WHAT IS BEING ASKED: Write out precisely the lines beginning with the line that contains "left hip: (249, 475)" and ending with the last line of the entries, and no other lines.

Limb landmark coordinates
--- --- ---

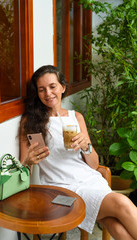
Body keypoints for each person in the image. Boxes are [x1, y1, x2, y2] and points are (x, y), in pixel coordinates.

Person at [19, 65, 137, 240]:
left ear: (62, 87)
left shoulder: (76, 118)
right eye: (41, 90)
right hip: (61, 190)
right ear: (37, 93)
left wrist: (86, 147)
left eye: (52, 87)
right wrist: (28, 161)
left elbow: (94, 165)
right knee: (121, 203)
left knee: (115, 224)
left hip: (89, 180)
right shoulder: (33, 122)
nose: (48, 93)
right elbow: (24, 170)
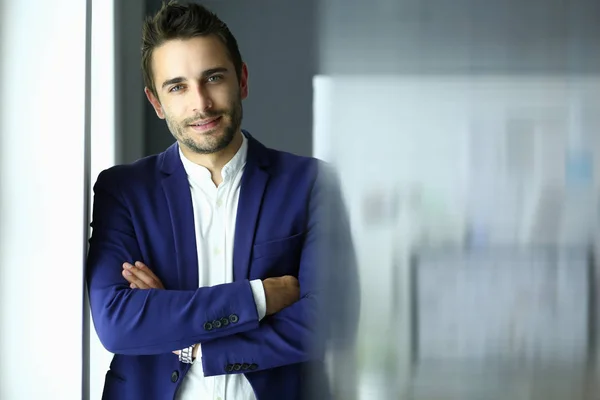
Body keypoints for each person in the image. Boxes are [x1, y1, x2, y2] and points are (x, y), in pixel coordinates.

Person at [86, 1, 359, 399]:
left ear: (242, 80)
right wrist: (261, 296)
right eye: (177, 86)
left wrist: (192, 342)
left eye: (213, 77)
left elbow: (331, 319)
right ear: (157, 103)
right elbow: (118, 323)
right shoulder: (123, 191)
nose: (201, 103)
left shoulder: (313, 184)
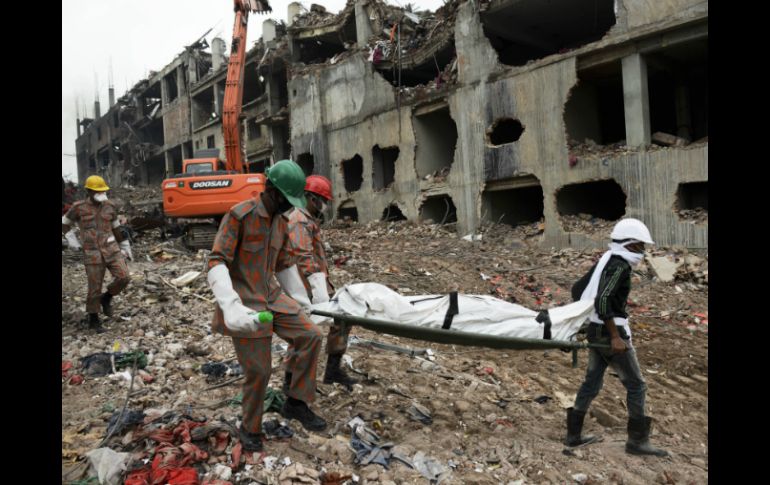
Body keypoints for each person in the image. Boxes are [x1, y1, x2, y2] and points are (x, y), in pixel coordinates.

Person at [206, 159, 327, 453]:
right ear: (271, 191)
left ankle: (296, 402)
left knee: (310, 335)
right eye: (287, 200)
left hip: (272, 295)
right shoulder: (240, 216)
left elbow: (285, 264)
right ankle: (250, 428)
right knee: (259, 370)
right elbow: (216, 260)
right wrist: (230, 304)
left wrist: (303, 301)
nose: (290, 207)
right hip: (245, 302)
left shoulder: (281, 222)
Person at [565, 218, 668, 457]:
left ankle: (573, 435)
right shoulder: (619, 266)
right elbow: (602, 300)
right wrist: (614, 336)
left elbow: (577, 290)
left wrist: (587, 319)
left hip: (596, 329)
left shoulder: (606, 260)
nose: (643, 252)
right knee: (636, 385)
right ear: (631, 245)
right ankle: (637, 442)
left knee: (592, 382)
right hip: (609, 332)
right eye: (641, 246)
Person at [277, 175, 358, 391]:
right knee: (302, 334)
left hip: (316, 284)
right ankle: (290, 381)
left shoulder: (309, 220)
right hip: (305, 289)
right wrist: (317, 290)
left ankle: (332, 370)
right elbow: (303, 257)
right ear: (312, 199)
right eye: (322, 201)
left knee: (341, 321)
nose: (324, 206)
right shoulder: (300, 221)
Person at [61, 175, 132, 333]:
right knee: (94, 288)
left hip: (112, 250)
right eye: (96, 191)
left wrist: (124, 245)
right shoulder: (78, 207)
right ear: (88, 191)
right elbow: (64, 223)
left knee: (124, 277)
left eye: (102, 191)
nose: (100, 194)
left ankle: (107, 297)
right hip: (92, 253)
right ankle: (94, 319)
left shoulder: (109, 207)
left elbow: (115, 228)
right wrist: (70, 238)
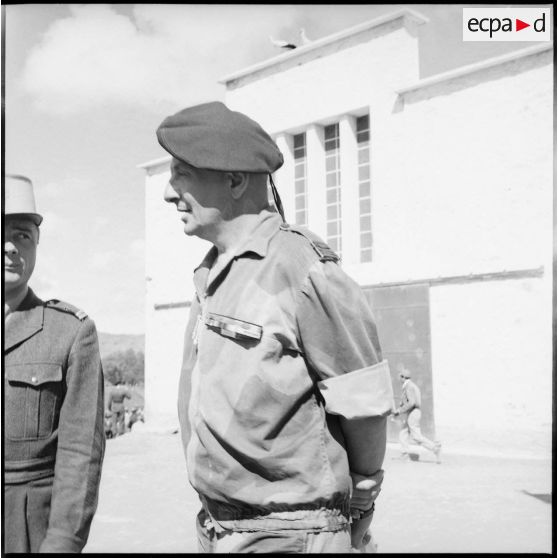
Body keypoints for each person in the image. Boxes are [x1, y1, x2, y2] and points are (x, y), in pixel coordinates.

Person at [157, 101, 395, 553]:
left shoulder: (301, 268)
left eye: (181, 173)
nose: (169, 193)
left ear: (233, 179)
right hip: (221, 526)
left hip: (289, 533)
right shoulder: (212, 275)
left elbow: (362, 403)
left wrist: (361, 501)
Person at [4, 174, 105, 552]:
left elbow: (81, 456)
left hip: (28, 530)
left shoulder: (70, 334)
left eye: (23, 235)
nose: (12, 247)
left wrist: (62, 543)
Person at [392, 368, 442, 463]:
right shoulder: (411, 385)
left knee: (416, 437)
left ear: (403, 377)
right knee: (403, 433)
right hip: (412, 412)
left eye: (400, 377)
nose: (399, 379)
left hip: (413, 413)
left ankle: (435, 448)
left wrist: (399, 411)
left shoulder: (408, 387)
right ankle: (404, 454)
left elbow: (411, 402)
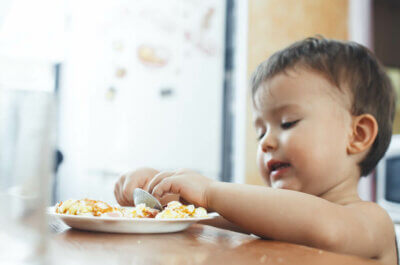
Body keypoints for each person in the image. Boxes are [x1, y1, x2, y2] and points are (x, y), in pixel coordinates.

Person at [114, 37, 398, 264]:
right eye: (260, 131)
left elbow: (326, 228)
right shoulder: (268, 218)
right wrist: (165, 188)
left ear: (357, 135)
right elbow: (207, 212)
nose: (265, 142)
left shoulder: (373, 222)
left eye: (287, 123)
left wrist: (210, 192)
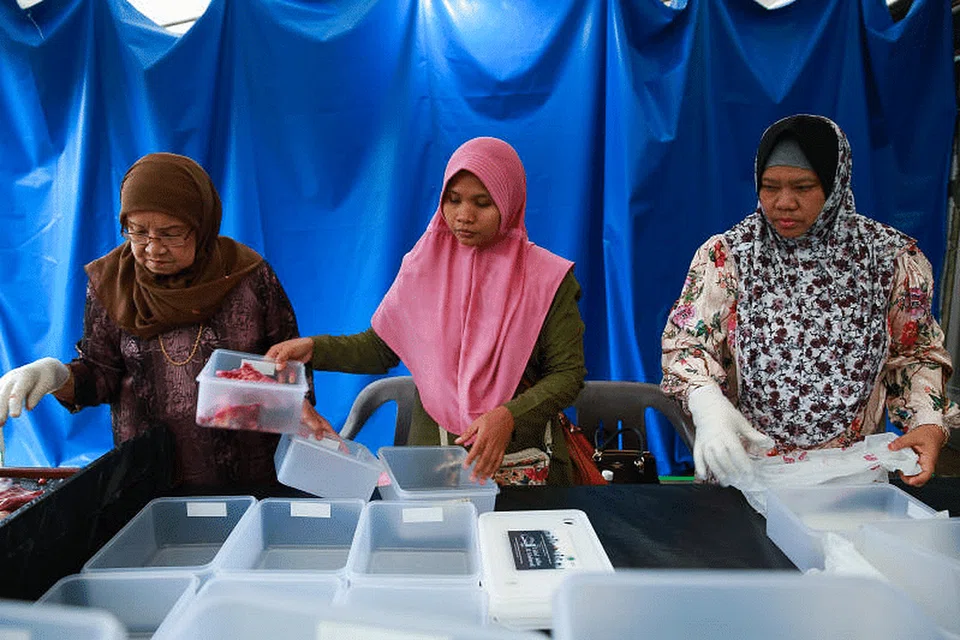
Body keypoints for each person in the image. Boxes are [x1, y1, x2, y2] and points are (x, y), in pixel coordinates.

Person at [267, 137, 586, 485]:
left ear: (509, 203)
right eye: (454, 200)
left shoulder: (548, 279)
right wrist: (314, 348)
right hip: (433, 462)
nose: (464, 215)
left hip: (522, 464)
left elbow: (567, 374)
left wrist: (508, 416)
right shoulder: (424, 265)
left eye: (482, 203)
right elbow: (380, 348)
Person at [0, 153, 333, 486]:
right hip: (150, 478)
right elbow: (101, 377)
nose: (152, 248)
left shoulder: (248, 277)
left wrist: (288, 402)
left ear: (201, 226)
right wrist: (56, 375)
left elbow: (290, 364)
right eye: (138, 231)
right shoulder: (111, 283)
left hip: (249, 475)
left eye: (171, 233)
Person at [661, 114, 956, 488]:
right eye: (770, 187)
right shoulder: (730, 255)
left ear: (835, 184)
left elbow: (916, 354)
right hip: (749, 474)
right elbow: (687, 343)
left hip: (849, 477)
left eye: (803, 187)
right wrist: (706, 403)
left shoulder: (887, 259)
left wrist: (928, 422)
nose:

--- --- ---

ANSWER SECTION:
left hip: (249, 475)
left eye: (171, 233)
Person at [661, 114, 956, 488]:
right eye: (770, 187)
right shoulder: (730, 255)
left ear: (835, 184)
left elbow: (916, 354)
right hip: (749, 474)
right elbow: (687, 343)
left hip: (849, 477)
left eye: (803, 187)
right wrist: (706, 403)
left shoulder: (887, 259)
left wrist: (928, 422)
nose:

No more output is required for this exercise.